WHAT THE EXERCISE ASKS:
Pull every line that includes the word "they" out of the data below and copy it.
WORKING DATA section start
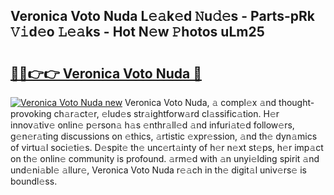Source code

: ## Veronica Voto Nuda L𝚎𝚊k𝚎d 𝙽u𝚍𝚎s - Parts-pRk 𝚅𝚒d𝚎o 𝙻𝚎𝚊ks - Hot N𝚎w 𝙿hotos uLm25

# <h2><a href="http://kvc9e4.teov.top/?on=Veronica+Voto+Nuda">🔗🔗👉👉 Veronica Voto Nuda 🔗</a></h2>

[![Veronica Voto Nuda new](https://i.imgur.com/QqkWNDz.gif)](http://kvc9e4.teov.top/?on=Veronica+Voto+Nuda)
Veronica Voto Nuda, 𝚊 compl𝚎x 𝚊nd thought-provoking ch𝚊r𝚊ct𝚎r, 𝚎lud𝚎s str𝚊ightforw𝚊rd cl𝚊ssific𝚊tion. H𝚎r innov𝚊tiv𝚎 onlin𝚎 p𝚎rson𝚊 h𝚊s 𝚎nthr𝚊ll𝚎d 𝚊nd infuri𝚊t𝚎d follow𝚎rs, g𝚎n𝚎r𝚊ting discussions on 𝚎thics, 𝚊rtistic 𝚎xpr𝚎ssion, 𝚊nd th𝚎 dyn𝚊mics of virtu𝚊l soci𝚎ti𝚎s. D𝚎spit𝚎 th𝚎 unc𝚎rt𝚊inty of h𝚎r n𝚎xt st𝚎ps, h𝚎r imp𝚊ct on th𝚎 onlin𝚎 community is profound. 𝚊rm𝚎d with 𝚊n unyi𝚎lding spirit 𝚊nd und𝚎ni𝚊bl𝚎 𝚊llur𝚎, Veronica Voto Nuda r𝚎𝚊ch in th𝚎 digit𝚊l univ𝚎rs𝚎 is boundl𝚎ss.
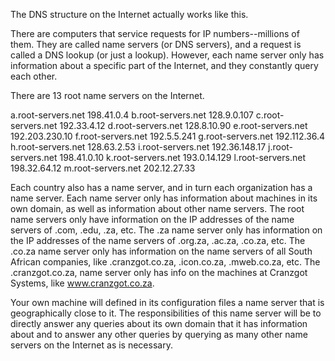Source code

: The DNS structure on the Internet actually works like this.

There are computers that service requests for IP numbers--millions of them. They are called name servers (or DNS servers), and a request is called a DNS lookup (or just a lookup). However, each name server only has information about a specific part of the Internet, and they constantly query each other.

There are 13 root name servers on the Internet.

a.root-servers.net 198.41.0.4
b.root-servers.net 128.9.0.107
c.root-servers.net 192.33.4.12
d.root-servers.net 128.8.10.90
e.root-servers.net 192.203.230.10
f.root-servers.net 192.5.5.241
g.root-servers.net 192.112.36.4
h.root-servers.net 128.63.2.53
i.root-servers.net 192.36.148.17
j.root-servers.net 198.41.0.10
k.root-servers.net 193.0.14.129
l.root-servers.net 198.32.64.12
m.root-servers.net 202.12.27.33

Each country also has a name server, and in turn each organization has a name server. Each name server only has information about machines in its own domain, as well as information about other name servers. The root name servers only have information on the IP addresses of the name servers of .com, .edu, .za, etc. The .za name server only has information on the IP addresses of the name servers of .org.za, .ac.za, .co.za, etc. The .co.za name server only has information on the name servers of all South African companies, like .cranzgot.co.za, .icon.co.za, .mweb.co.za, etc. The .cranzgot.co.za, name server only has info on the machines at Cranzgot Systems, like www.cranzgot.co.za.

Your own machine will defined in its configuration files a name server that is geographically close to it. The responsibilities of this name server will be to directly answer any queries about its own domain that it has information about and to answer any other queries by querying as many other name servers on the Internet as is necessary.
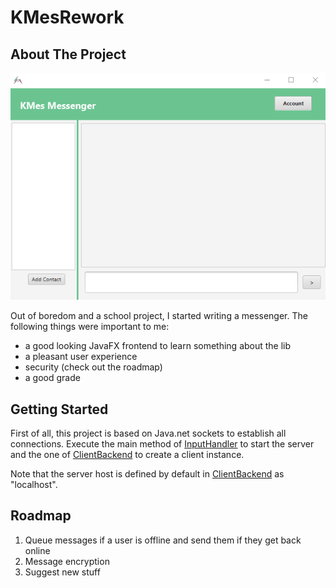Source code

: # KMesRework

<!-- ABOUT THE PROJECT -->
## About The Project

![Messenger Home Screen](/src/main/resources/images/homescreen.png?raw=true)

Out of boredom and a school project, I started writing a messenger.
The following things were important to me:

* a good looking JavaFX frontend to learn something about the lib 
* a pleasant user experience
* security (check out the roadmap)
* a good grade

<!-- GETTING STARTED -->
## Getting Started

First of all, this project is based on Java.net sockets to establish all connections. Execute the main method of [InputHandler](src/main/java/server/InputHandler.java) to start the server and the one of [ClientBackend](src/main/java/client/ClientBackend.java) to create a client instance.

Note that the server host is defined by default in [ClientBackend](src/main/java/client/ClientBackend.java) as "localhost".

<!-- Roadmap -->
## Roadmap

1. Queue messages if a user is offline and send them if they get back online
2. Message encryption
3. Suggest new stuff
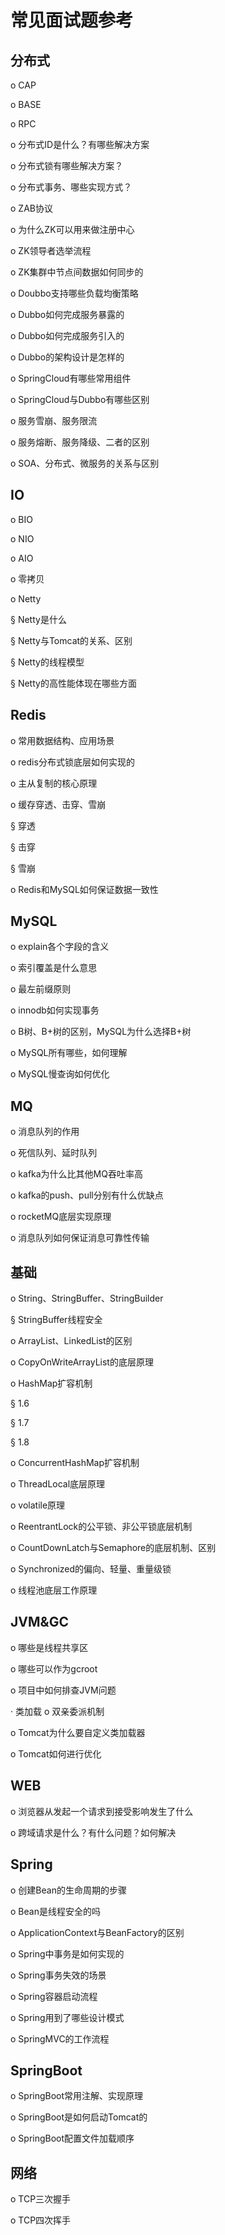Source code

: # 常见面试题参考

## 分布式

o CAP

o BASE

o RPC

o 分布式ID是什么？有哪些解决方案

o 分布式锁有哪些解决方案？

o 分布式事务、哪些实现方式？

o ZAB协议

o 为什么ZK可以用来做注册中心

o ZK领导者选举流程

o ZK集群中节点间数据如何同步的

o Doubbo支持哪些负载均衡策略

o Dubbo如何完成服务暴露的

o Dubbo如何完成服务引入的

o Dubbo的架构设计是怎样的

o SpringCloud有哪些常用组件

o SpringCloud与Dubbo有哪些区别

o 服务雪崩、服务限流

o 服务熔断、服务降级、二者的区别

o SOA、分布式、微服务的关系与区别

## IO
o BIO

o NIO

o AIO

o 零拷贝

o Netty

§ Netty是什么

§ Netty与Tomcat的关系、区别

§ Netty的线程模型

§ Netty的高性能体现在哪些方面

## Redis
o 常用数据结构、应用场景

o redis分布式锁底层如何实现的

o 主从复制的核心原理

o 缓存穿透、击穿、雪崩

§ 穿透

§ 击穿

§ 雪崩

o Redis和MySQL如何保证数据一致性

## MySQL
o explain各个字段的含义

o 索引覆盖是什么意思

o 最左前缀原则

o innodb如何实现事务

o B树、B+树的区别，MySQL为什么选择B+树

o MySQL所有哪些，如何理解

o MySQL慢查询如何优化

## MQ
o 消息队列的作用

o 死信队列、延时队列

o kafka为什么比其他MQ吞吐率高

o kafka的push、pull分别有什么优缺点

o rocketMQ底层实现原理

o 消息队列如何保证消息可靠性传输

## 基础
o String、StringBuffer、StringBuilder

§ StringBuffer线程安全

o ArrayList、LinkedList的区别

o CopyOnWriteArrayList的底层原理

o HashMap扩容机制

§ 1.6

§ 1.7

§ 1.8

o ConcurrentHashMap扩容机制

o ThreadLocal底层原理

o volatile原理

o ReentrantLock的公平锁、非公平锁底层机制

o CountDownLatch与Semaphore的底层机制、区别

o Synchronized的偏向、轻量、重量级锁

o 线程池底层工作原理

## JVM&GC
o 哪些是线程共享区

o 哪些可以作为gcroot

o 项目中如何排查JVM问题

· 类加载
o 双亲委派机制

o Tomcat为什么要自定义类加载器

o Tomcat如何进行优化

## WEB
o 浏览器从发起一个请求到接受影响发生了什么

o 跨域请求是什么？有什么问题？如何解决

## Spring
o 创建Bean的生命周期的步骤

o Bean是线程安全的吗

o ApplicationContext与BeanFactory的区别

o Spring中事务是如何实现的

o Spring事务失效的场景

o Spring容器启动流程

o Spring用到了哪些设计模式

o SpringMVC的工作流程

## SpringBoot
o SpringBoot常用注解、实现原理

o SpringBoot是如何启动Tomcat的

o SpringBoot配置文件加载顺序

## 网络
o TCP三次握手

o TCP四次挥手



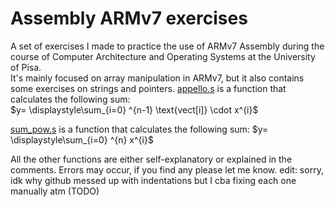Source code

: # Assembly ARMv7 exercises

A set of exercises I made to practice the use of ARMv7 Assembly during the course of Computer Architecture and Operating Systems at the University of Pisa.\
It's mainly focused on array manipulation in ARMv7, but it also contains some exercises on strings and pointers.
[appello.s](https://github.com/akamaitrue/Assembly-ARMv7-code-excercises/blob/main/appello.s) is a function that calculates the following sum:\
$y= \displaystyle\sum_{i=0} ^{n-1} \text{vect[i]} \cdot x^{i}$

[sum_pow.s](https://github.com/akamaitrue/Assembly-ARMv7-code-excercises/blob/main/sum_pow.s) is a function that calculates the following sum: $y= \displaystyle\sum_{i=0} ^{n} x^{i}$

All the other functions are either self-explanatory or explained in the comments.
Errors may occur, if you find any please let me know.
edit: sorry, idk why github messed up with indentations but I cba fixing each one manually atm (TODO)
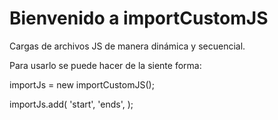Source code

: # Bienvenido a importCustomJS
Cargas de archivos JS de manera dinámica y secuencial.

Para usarlo se puede hacer de la siente forma:

importJs = new importCustomJS();

importJs.add(
    'start',
    'ends',
    );
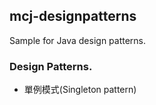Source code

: ## mcj-designpatterns
Sample for Java design patterns.
### Design Patterns.
- 單例模式(Singleton pattern)
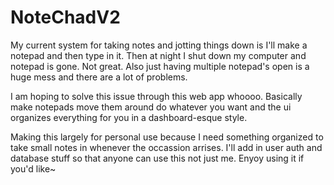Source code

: # NoteChadV2

My current system for taking notes and jotting things down is I'll make a notepad and then type in it. Then at night I shut down my computer and notepad is gone. Not great. Also just having multiple notepad's open is a huge mess and there are a lot of problems.

I am hoping to solve this issue through this web app whoooo. Basically make notepads move them around do whatever you want and the ui organizes everything for you in a dashboard-esque style. 

Making this largely for personal use because I need something organized to take small notes in whenever the occassion arrises. I'll add in user auth and database stuff so that anyone can use this not just me. Enyoy using it if you'd like~

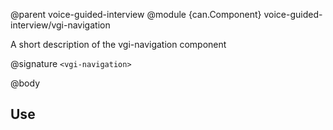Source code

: @parent voice-guided-interview
@module {can.Component} voice-guided-interview/vgi-navigation <vgi-navigation>

A short description of the vgi-navigation component

@signature `<vgi-navigation>`

@body

## Use

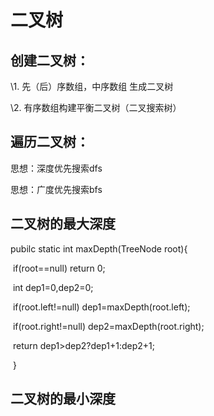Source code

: # 二叉树

## 创建二叉树：

\1.       先（后）序数组，中序数组 生成二叉树

\2.       有序数组构建平衡二叉树（二叉搜索树）

## 遍历二叉树：

思想：深度优先搜索dfs

 

 

思想：广度优先搜索bfs

 

## 二叉树的最大深度

pubilc static int maxDepth(TreeNode root){

​                   if(root==null) return 0;

​                   int dep1=0,dep2=0;

​                   if(root.left!=null) dep1=maxDepth(root.left);

​                   if(root.right!=null) dep2=maxDepth(root.right);

​                   return dep1>dep2?dep1+1:dep2+1;

​         }

## 二叉树的最小深度
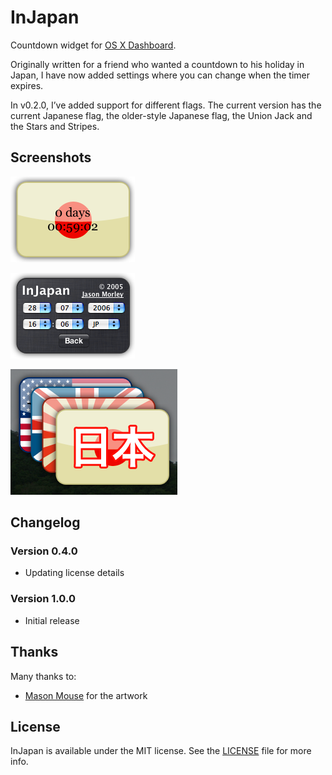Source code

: InJapan
=======

Countdown widget for [OS X Dashboard](https://en.wikipedia.org/wiki/Dashboard_(Mac_OS)).

Originally written for a friend who wanted a countdown to his holiday in Japan, I have now added settings where you can change when the timer expires.

In v0.2.0, I’ve added support for different flags. The current version has the current Japanese flag, the older-style Japanese flag, the Union Jack and the Stars and Stripes.

Screenshots
-----------

![Countdown Timer](/screenshots/ss.1.1.png)

![Settings](/screenshots/ss.2.1.png)

![Options](/screenshots/ss.3.1.png)

Changelog
---------

### Version 0.4.0

- Updating license details

### Version 1.0.0

- Initial release

Thanks
------

Many thanks to:

- [Mason Mouse](http://masonmouse.deviantart.com/) for the artwork

License
-------

InJapan is available under the MIT license. See the [LICENSE](LICENSE) file for more info.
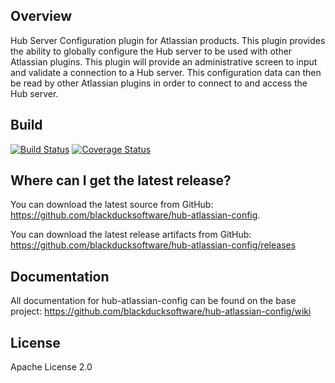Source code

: ## Overview ##
Hub Server Configuration plugin for Atlassian products.  This plugin provides the ability to globally configure the Hub server to be used with other Atlassian plugins.  This plugin will provide an administrative screen to input and validate a connection to a Hub server.  This configuration data can then be read by other Atlassian plugins in order to connect to and access the Hub server.

## Build ##

[![Build Status](https://travis-ci.org/blackducksoftware/hub-atlassian-config.svg?branch=master)](https://travis-ci.org/blackducksoftware/hub-atlassian-config)
[![Coverage Status](https://coveralls.io/repos/github/blackducksoftware/hub-atlassian-config/badge.svg?branch=master)](https://coveralls.io/github/blackducksoftware/hub-atlassian-config?branch=master)

## Where can I get the latest release? ##
You can download the latest source from GitHub: https://github.com/blackducksoftware/hub-atlassian-config. 

You can download the latest release artifacts from GitHub: https://github.com/blackducksoftware/hub-atlassian-config/releases

## Documentation ##
All documentation for hub-atlassian-config can be found on the base project:  https://github.com/blackducksoftware/hub-atlassian-config/wiki

## License ##
Apache License 2.0 
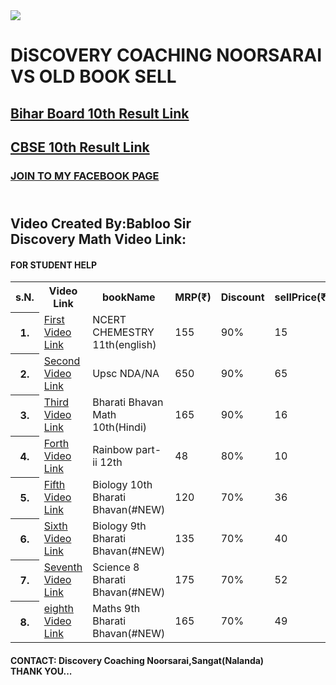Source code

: 
<html>

<body>
	<div><img style="-webkit-user-select: none;margin: auto;" src="https://yt3.ggpht.com/a/AATXAJzL3lJx71y0-Zw3mITaW6DDfwg9ztjB4PgtYg=s100-c-k-c0xffffffff-no-rj-mo">  </div>
<h1 id="special2">  DiSCOVERY    COACHING NOORSARAI<br>VS OLD BOOK SELL </h1>
 <h2 class="ram"><a href="http://biharboardonline.bihar.gov.in/">Bihar Board 10th Result Link</a></h2>
 <h2 class="ram"><a href="http://cbseresults.nic.in/class10/class10th19.htm"> CBSE 10th Result Link</a></h2>
 <h3 id="ts"><a href="https://www.facebook.com/pages/category/Education/Discovery-Coaching-Noorsarai-Nalanda-1250305765120469/"> JOIN TO MY FACEBOOK PAGE</a></h3>
<h2 id="special"><span><br>Video Created By:Babloo Sir
<br>Discovery Math Video Link:<span></h2>
<div><h4 class="Babloo">FOR STUDENT HELP</h4></div>	

<table>
<tr>
	<th scope="col">s.N.</th>
        <th scope="col">Video Link</th>
        <th  id="viju" scope="col">bookName</th>
        <th  id="viju"scope="col">MRP(₹)</th>
        <th  id="viju"scope="col">Discount</th>
        <th id="viju" scope="col">sellPrice(₹)</th>
    
</tr>
<tr>
 <th scope="row">1.</th>
 <td><a href="https://www.youtube.com/watch?v=p2w6UGHEd00">First Video Link</a></td>
 <td  id="viju" >NCERT CHEMESTRY 11th(english)</td>
 <td  id="viju">155</td>
 <td  id="viju">90%</td>
 <td  id="viju">15</td>

</tr>
<tr>
	<th scope="row">2.</th>
<td><a href="https://www.youtube.com/watch?v=atvxf9aDxMQ">Second Video Link</a></td>
<td id="viju">Upsc NDA/NA</td>
<td id="viju">650</td>
<td id="viju">90%</td>
<td id="viju">65</td>
</tr>
<tr>
	<th scope="row">3.</th>
<td><a href="https://www.youtube.com/watch?v=vg_HYDI23as">Third Video Link</a></td>
<td id="viju">Bharati Bhavan Math 10th(Hindi)</td>
<td id="viju">165</td>
<td id="viju">90%</td>
<td id="viju">16</td>
</tr>
<tr>
	<th scope="row">4.</th>
<td><a href="https://www.youtube.com/watch?v=_TEXkQWnZzo">Forth Video Link</a></td>
<td id="viju">Rainbow part-ii 12th</td>
<td id="viju">48</td>
<td id="viju">80%</td>
<td id="viju">10</td>
</tr>
<tr>
	<th scope="row">5.</th>
<td><a href="https://www.youtube.com/watch?v=iHQMcLmDWYg">Fifth Video Link</a></td>
<td id="viju">Biology 10th Bharati Bhavan(#NEW)</td>
<td id="viju">120</td>
<td id="viju">70%</td>
<td id="viju">36</td>
</tr>
<tr>
	<th scope="row">6.</th>
<td><a href="https://www.youtube.com/watch?v=ev9dilWBriw"> Sixth Video Link</a></td>
<td id="viju">Biology 9th Bharati Bhavan(#NEW)</td>
<td id="viju">135</td>
<td id="viju">70%</td>
<td id="viju">40</td>
</tr>
<tr>
	<th scope="row">7.</th>
<td><a href="https://www.youtube.com/watch?v=ev9dilWBriw"> Seventh Video Link</a></td>
<td id="viju">Science 8 Bharati Bhavan(#NEW)</td>
<td id="viju">175</td>
<td id="viju">70%</td>
<td id="viju">52</td>
</tr>
<tr>
	<th scope="row">8.</th>
<td><a href="https://www.youtube.com/watch?v=mrncbOg43Z4"> eighth Video Link</a></td>
<td id="viju">Maths 9th Bharati Bhavan(#NEW)</td>
<td id="viju">165</td>
<td id="viju">70%</td>
<td id="viju">49</td>
</tr>
</table>
<h4 id="vkkk">CONTACT: Discovery Coaching Noorsarai,Sangat(Nalanda)<br>
THANK YOU...</h4>
</body>

</html>  
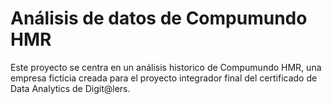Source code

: # Análisis de datos de Compumundo HMR

Este proyecto se centra en un análisis historico de Compumundo HMR, una empresa ficticia creada para el proyecto integrador final del certificado de Data Analytics de Digit@lers.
WORKING DATA section end
EXERCISE RESPONSE:
There are computers that service requests for IP numbers--millions of them. They are called name servers (or DNS servers), and a request is called a DNS lookup (or just a lookup). However, each name server only has information about a specific part of the Internet, and they constantly query each other.
1. Queue messages if a user is offline and send them if they get back online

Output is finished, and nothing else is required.